Supreme Court Appears To Protect Fed Governor Lisa Cook
Justices indicated on Jan. 24, 2025 that President Donald Trump may remove Fed governor Lisa Cook only 'for cause.'
Overview
On Jan. 24, 2025, U.S. Supreme Court justices signaled during oral argument that President Donald Trump could remove Federal Reserve Board Governor Lisa Cook only "for cause," according to court transcripts.
Legal experts said the distinction matters because it preserves the Federal Reserve's independence over monetary policy and could limit presidential influence on interest-rate decisions and market stability.
Solicitor General D. John Sauer told the court that the government concedes 'for cause' removal applies to Cook, while Paul Clement, Cook's lawyer, urged justices to protect her tenure, the oral-argument record shows.
The Federal Reserve's seven-member Board of Governors includes three Democratic appointees, and scholars warned that altering a governor's removal standard could affect U.S. monetary policy and financial markets, legal scholars said.

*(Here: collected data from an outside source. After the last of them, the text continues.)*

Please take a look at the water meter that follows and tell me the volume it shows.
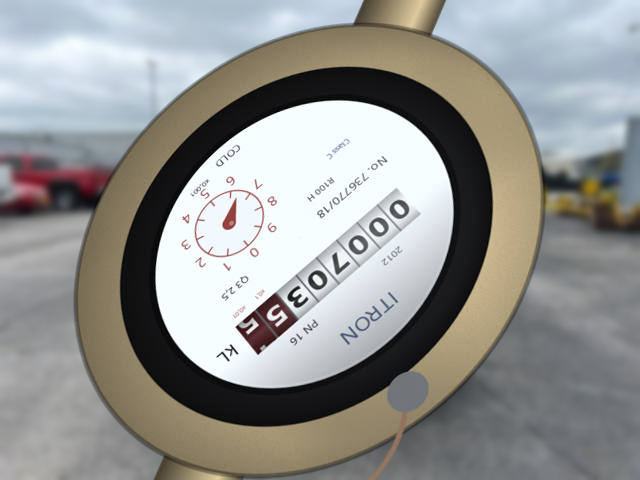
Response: 703.546 kL
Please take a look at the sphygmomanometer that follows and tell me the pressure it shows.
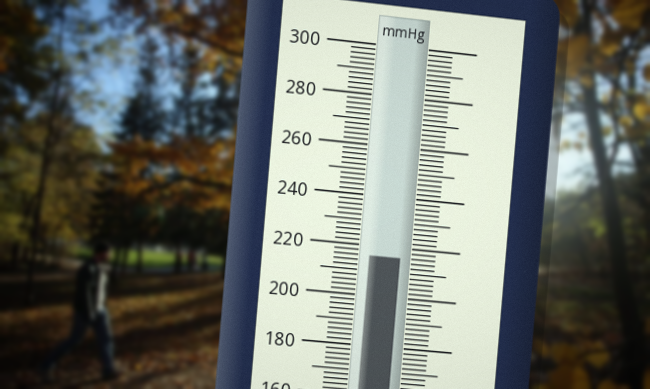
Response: 216 mmHg
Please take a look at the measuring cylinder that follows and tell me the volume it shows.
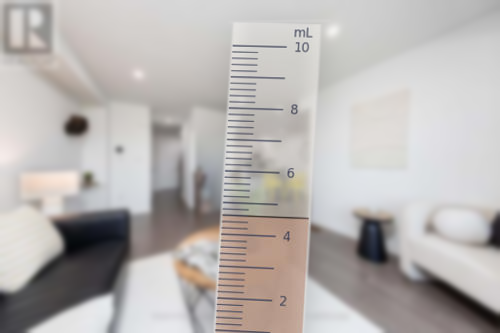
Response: 4.6 mL
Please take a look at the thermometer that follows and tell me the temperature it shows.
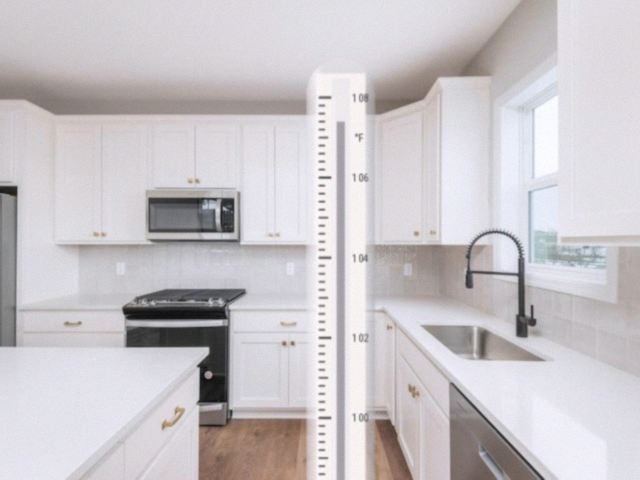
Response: 107.4 °F
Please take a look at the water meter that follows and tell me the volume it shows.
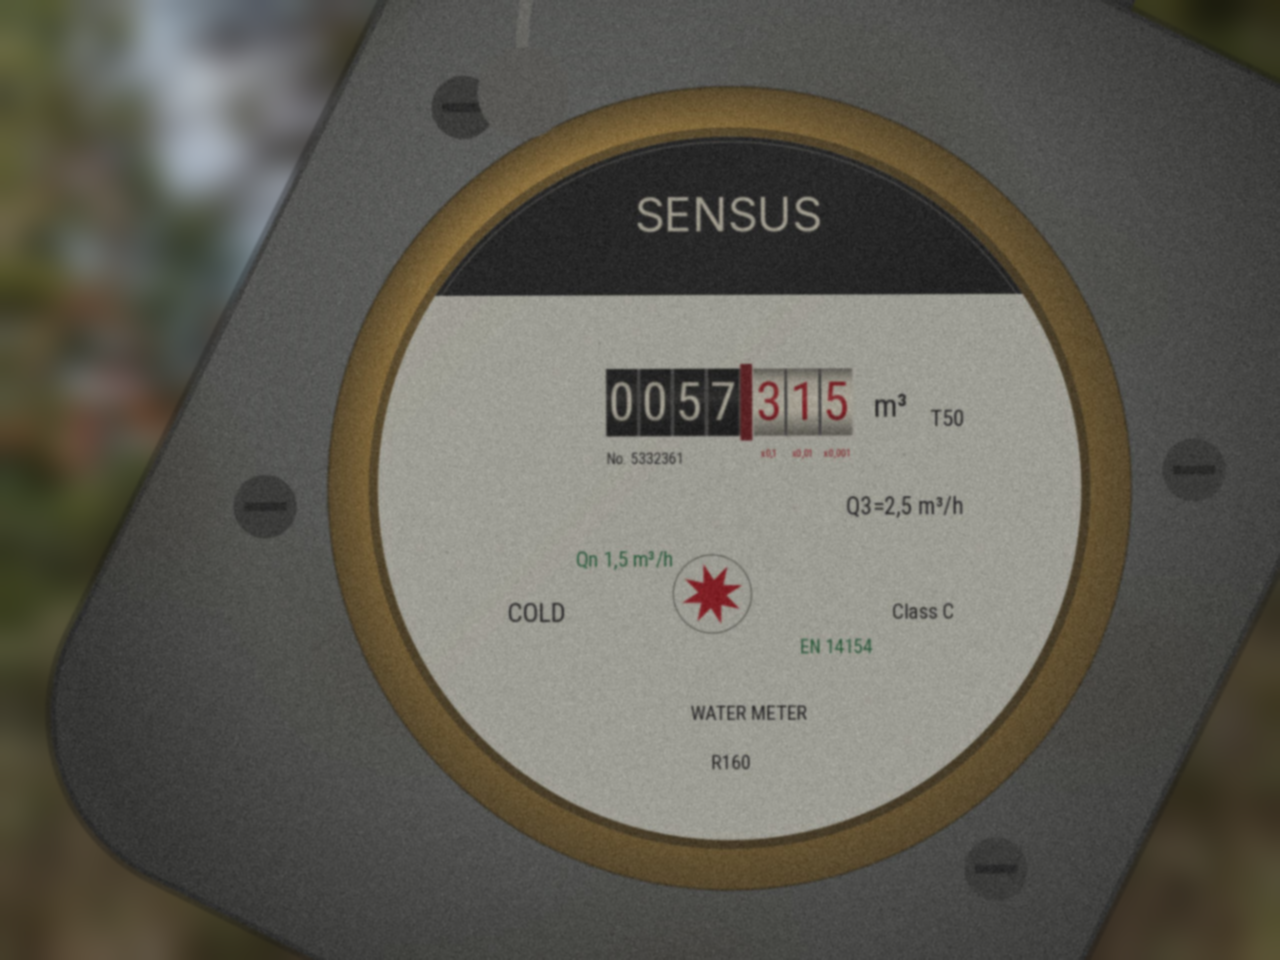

The Supreme Court will first decide whether Lisa Cook can remain in office while lower courts adjudicate the broader firing dispute, and the court may later issue fuller rulings explaining why the Fed differs from other independent agencies, court filings and lawyers said.
Analysis
Center-leaning sources frame the story as an unprecedented constitutional threat by foregrounding Trump's pattern ('You’re fired'), stressing that removing a Fed governor is 'crossing a line,' and highlighting the historic nature of the attempt. They prioritize legal experts and Fed defenders, emphasize the Supreme Court setback for the White House, and marginalize pro-removal justifications.